We actively maintain and provide security updates for the following versions:
| Version | Supported |
|---|---|
| Latest | ✅ |
| < Latest | ❌ |
We take the security of the MultiAgentEval seriously. If you discover a security vulnerability, please follow these steps:
- Do NOT create a public GitHub issue for security vulnerabilities
- Send an email to [email protected] with the subject line: "Security Vulnerability Report"
- Include the following information:
- Description of the vulnerability
- Steps to reproduce the issue
- Potential impact assessment
- Any suggested fixes (if available)
- Your contact information for follow-up
- Acknowledgment: We will acknowledge receipt of your report within 48 hours
- Initial Assessment: We will provide an initial assessment within 5 business days
- Regular Updates: We will keep you informed of our progress every 7 days until resolution
- Resolution Timeline: We aim to resolve critical vulnerabilities within 30 days
We follow responsible disclosure practices:
- We will work with you to understand and resolve the issue
- We will credit you in our security advisory (unless you prefer to remain anonymous)
- We ask that you do not publicly disclose the vulnerability until we have released a fix
- Input Validation: Always validate and sanitize inputs, especially when executing AI agent code
- Sandboxing: Ensure proper isolation when running untrusted agent code
- Dependency Management:
- Keep dependencies up to date
- Use
pip-auditor similar tools to check for known vulnerabilities - Pin dependency versions in requirements files
- Code Execution:
- Use secure sandboxes for agent code execution
- Implement proper timeouts and resource limits
- Never execute agent code with elevated privileges
- Data Handling:
- Don't log sensitive information from agent interactions
- Sanitize outputs before storing or displaying
- Be cautious with file system access in evaluations
- API Keys and Secrets:
- Never commit API keys, tokens, or secrets to the repository
- Use environment variables or secure secret management
- Provide clear documentation on required environment variables
- Configuration:
- Use secure defaults in configuration files
- Validate configuration parameters
- Document security implications of configuration options
- Isolated Environment: Run evaluations in isolated environments (containers, VMs)
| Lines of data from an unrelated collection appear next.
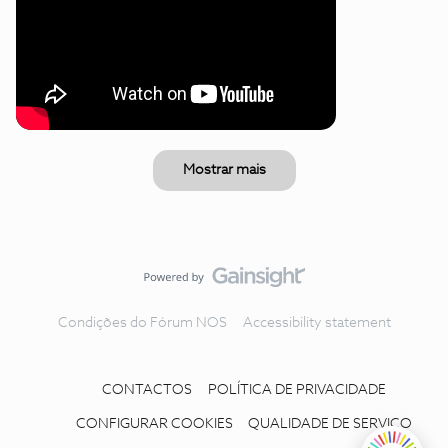
Mostrar mais
Condições do Fórum NOS
Accessibility statement
CONTACTOS
POLÍTICA DE PRIVACIDADE
CONFIGURAR COOKIES
QUALIDADE DE SERVIÇO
- Network Access: Be cautious about agent network access during evaluations
- File System: Limit agent file system access to necessary directories only
- Resource Limits: Set appropriate CPU, memory, and time limits
- API Security: Use secure connections (HTTPS) for AI model APIs
- Authentication: Properly secure API keys and authentication tokens
- Rate Limiting: Implement appropriate rate limiting to prevent abuse
- Data Privacy: Be aware of data sent to external AI services
- This framework executes AI-generated code, which inherently carries security risks
- Always run in isolated, sandboxed environments
- Review agent outputs before execution in production environments
- AI agents may attempt to install or import external packages
- Use virtual environments and dependency isolation
- Monitor and control package installation during evaluations
- Evaluation results may contain sensitive information
- Implement proper access controls for evaluation data
- Consider data retention and deletion policies
- Assessment: We assess the severity and impact of reported vulnerabilities
- Fix Development: We develop and test fixes in private branches
- Coordinated Release: We coordinate the release of fixes with security advisories
- Communication: We communicate security updates through:
- GitHub Security Advisories
- Release notes
- Email notifications to maintainers
We use the following severity levels:
- Critical: Immediate threat to user security or data
- High: Significant security risk requiring prompt attention
- Medium: Important security issue with moderate impact
- Low: Minor security concern with limited impact
This project aims to follow security best practices including:
- OWASP security guidelines
- Secure coding practices for Python
- Container security best practices (when applicable)
- API security standards
For security-related questions or concerns:
- Security issues: [email protected]
- General questions: [email protected]
- Maintainer: [email protected]
We appreciate the security research community's efforts in keeping open source projects secure. Contributors who responsibly disclose security vulnerabilities will be acknowledged in our security advisories.
This security policy is reviewed and updated regularly to ensure it remains current with best practices and project needs.